Ils ont également montré que cette mort cellulaire et la perte de fibres musculaires cardiaques peuvent se produire même en l’absence d’inflammation. « L’inflammation peut être un second coup en plus des dommages causés par le virus, mais l’inflammation elle-même n’est pas la cause initiale de la blessure cardiaque », précise Lavine.
SARS-CoV-2 et dommages cardiaques : une interaction immunitaire unique
D’autres infections virales ont longtemps été associées à des dommages cardiaques, mais Lavine a déclaré que le SRAS-CoV-2 est unique dans l’effet qu’il a sur le cœur, en particulier sur les cellules immunitaires qui répondent à l’infection. Dans la COVID-19, les cellules immunitaires appelées macrophages, monocytes et cellules dendritiques, dominent la réponse immunitaire. Pour la plupart des autres virus qui affectent le cœur, ce sont les cellules T et les cellules B du système immunitaire qui sont en cause.

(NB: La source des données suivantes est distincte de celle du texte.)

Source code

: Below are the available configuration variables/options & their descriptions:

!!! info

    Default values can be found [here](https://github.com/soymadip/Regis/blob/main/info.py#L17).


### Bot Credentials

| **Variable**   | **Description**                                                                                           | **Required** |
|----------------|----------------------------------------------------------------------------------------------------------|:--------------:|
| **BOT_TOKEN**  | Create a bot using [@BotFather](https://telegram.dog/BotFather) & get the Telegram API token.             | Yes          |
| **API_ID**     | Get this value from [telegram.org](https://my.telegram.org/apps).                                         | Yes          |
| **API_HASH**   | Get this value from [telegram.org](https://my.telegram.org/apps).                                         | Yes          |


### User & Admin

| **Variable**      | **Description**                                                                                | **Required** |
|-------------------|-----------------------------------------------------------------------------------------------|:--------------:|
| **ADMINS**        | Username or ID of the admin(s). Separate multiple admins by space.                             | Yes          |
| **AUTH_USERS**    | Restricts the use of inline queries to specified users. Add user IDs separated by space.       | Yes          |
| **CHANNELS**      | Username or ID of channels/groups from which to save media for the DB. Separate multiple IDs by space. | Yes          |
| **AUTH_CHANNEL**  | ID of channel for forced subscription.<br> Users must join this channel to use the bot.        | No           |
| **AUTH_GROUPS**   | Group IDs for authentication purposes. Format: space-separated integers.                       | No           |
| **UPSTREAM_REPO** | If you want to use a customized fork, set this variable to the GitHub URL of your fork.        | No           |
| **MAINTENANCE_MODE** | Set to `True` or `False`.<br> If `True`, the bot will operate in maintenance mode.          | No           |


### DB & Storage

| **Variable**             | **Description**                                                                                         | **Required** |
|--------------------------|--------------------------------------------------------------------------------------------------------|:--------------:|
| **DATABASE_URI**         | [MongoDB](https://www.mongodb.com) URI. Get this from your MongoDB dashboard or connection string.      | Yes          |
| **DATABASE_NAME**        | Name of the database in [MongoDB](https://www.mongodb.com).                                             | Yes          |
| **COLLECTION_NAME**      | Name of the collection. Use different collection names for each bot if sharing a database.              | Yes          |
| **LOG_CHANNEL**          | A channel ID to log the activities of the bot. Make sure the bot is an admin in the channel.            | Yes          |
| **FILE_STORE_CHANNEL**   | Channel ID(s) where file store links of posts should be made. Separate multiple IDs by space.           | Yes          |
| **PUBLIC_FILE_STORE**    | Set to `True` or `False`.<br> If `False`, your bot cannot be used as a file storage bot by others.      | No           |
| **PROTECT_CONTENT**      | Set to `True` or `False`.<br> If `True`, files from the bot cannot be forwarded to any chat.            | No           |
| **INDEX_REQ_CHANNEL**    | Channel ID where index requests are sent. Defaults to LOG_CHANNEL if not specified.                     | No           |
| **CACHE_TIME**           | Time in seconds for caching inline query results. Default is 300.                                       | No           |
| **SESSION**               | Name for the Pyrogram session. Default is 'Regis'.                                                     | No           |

« La COVID-19 provoque une réponse immunitaire différente dans le cœur par rapport aux autres virus, et nous ne savons pas encore comment interpréter cela », a déclaré Lavine. « En général, les cellules immunitaires qui réagissent à d’autres virus ont tendance à être associées à une maladie relativement de courte durée qui se résorbe avec des soins de soutien. Mais les cellules immunitaires que nous observons chez les patients atteints de COVID-19 ont tendance à être associées à une maladie chronique qui peut avoir des conséquences à long terme. Ce sont des associations, nous aurons donc besoin de plus de recherche pour comprendre ce qui se passe ».
Des résultats confortés par des cas réels
Si ces questions de causalité dans les lésions cardiaques ont été difficiles à répondre, c’est en partie à cause de la difficulté à étudier les tissus cardiaques des patients atteints de COVID-19. Les chercheurs ont pu valider leurs conclusions en étudiant les tissus de quatre patients atteints de COVID-19 qui présentaient des lésions cardiaques associées à l’infection, mais des recherches supplémentaires sont tout de même nécessaires. À cette fin, Lavine et Diamond travaillent à la mise au point d’un modèle murin de la lésion cardiaque. Pour souligner l’urgence de ce travail, Lavine insiste sur la nature insidieuse des lésions cardiaques que peut causer la COVID-19.
« Même les jeunes qui ont eu des symptômes très légers peuvent développer plus tard des problèmes cardiaques qui limitent leur capacité d’exercice », a déclaré Lavine. « Nous voulons comprendre ce qui se passe afin de pouvoir le prévenir ou le traiter. En attendant, nous voulons que tout le monde prenne ce virus au sérieux et fasse de son mieux pour prendre des précautions et freiner la propagation, afin d’éviter une épidémie encore plus importante de maladies cardiaques évitables à l’avenir ».